Rovio, the maker of Angry Birds, has opened a new game studio in London with a focus on mobile massively multiplayer online games (MMOs).

The move strengthens the Espoo, Finland-based company to expand its in-house development capacity. It will focus on new intellectual properties that go beyond the Angry Birds universe, which is about eight years old now.

Rovio’s Angry Birds movie debuted in 2016 and generated more than $350 million in revenues worldwide. And the company’s Angry Birds games have been downloaded three billion times since 2009. The company has had more than 500 million additional downloads of other games, but Rovio clearly needs to diversify and come up with more hits.

“Our business is profitably growing, and the time has come for us to grow in numbers too,” says Antti Viitanen, senior vice president of studios, in a statement. “London is the most logical place for us to found a new studio that will complement our overall global mix of internal and external developers. London is also a fantastically diverse talent magnet that has already paid Rovio dividends, as our local consumer products team that is based there has shown.”

The London studio joins four other Rovio in-house studios, which includes three in Finland and one in Stockholm, Sweden. Rovio also works with a number of external studios.

“We believe that the best game experiences are those that you share with other people,” adds Mark Sorrell, head of studio, in a statement. “So we’re starting a studio to do exactly this. We look forward to bringing a diverse team together to deliver unique MMOs that are creative, inclusive, and delightful.”

Over the next two years, Rovio London will be building a collaborative team of some 20 members. In the first year, it is targeting hiring eight people. Rovio is making the announcement at the Pocket Gamer Connects event in London.

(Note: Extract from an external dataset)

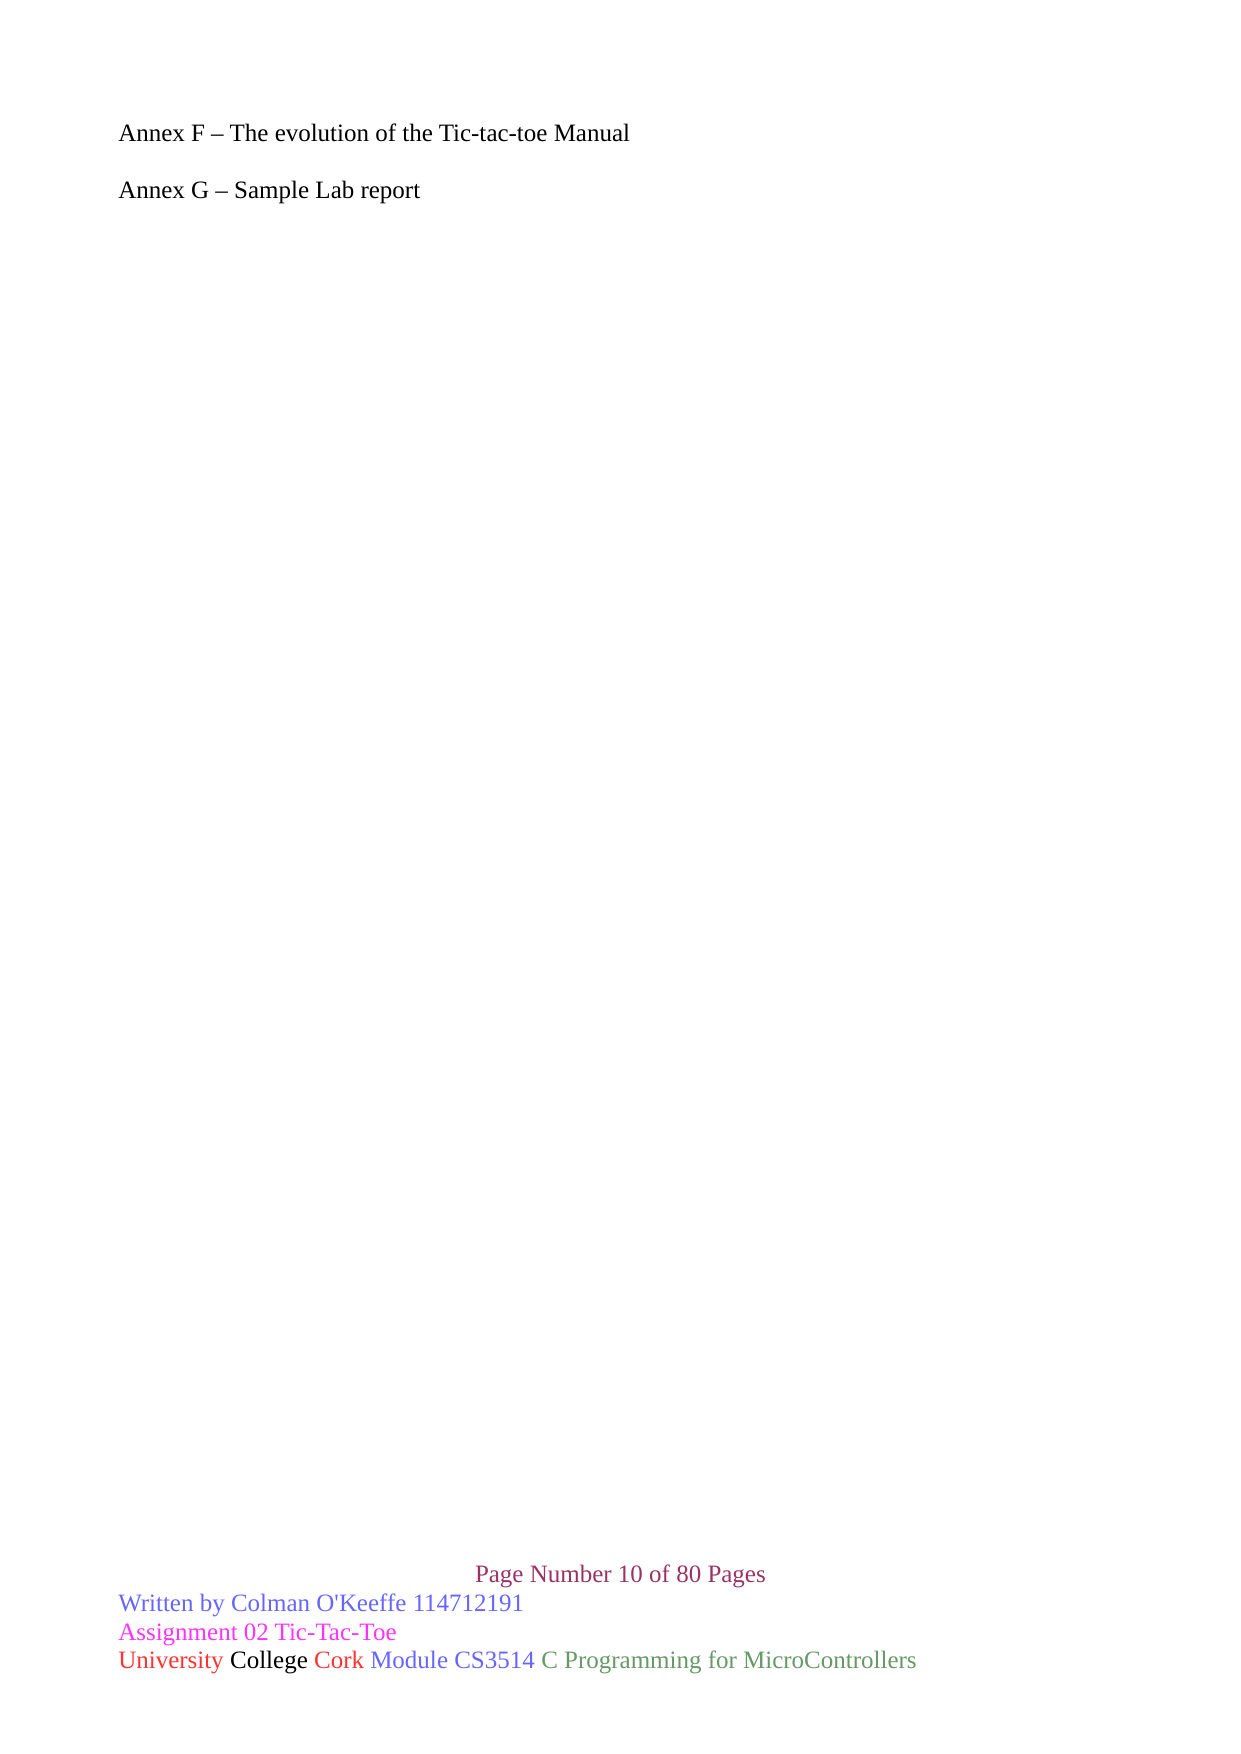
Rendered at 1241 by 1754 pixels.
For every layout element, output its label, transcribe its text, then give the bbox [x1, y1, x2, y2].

text Annex G – Sample Lab report [118, 176, 1122, 204]
text Annex F – The evolution of the Tic-tac-toe Manual [118, 118, 1122, 147]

Asked whether Brexit, or the United Kingdom’s vote to exit the European Union, made any difference, Sorrell said in an email, “As we expand our development studio presence out of the Nordics, London seemed the logical choice. The breadth and depth of talent in London is incredible; its position as a world cultural [center] is unquestionable; and we don’t see Brexit significantly changing either of those things. We already have premises here thanks to our consumer products team, so it really was the obvious choice.”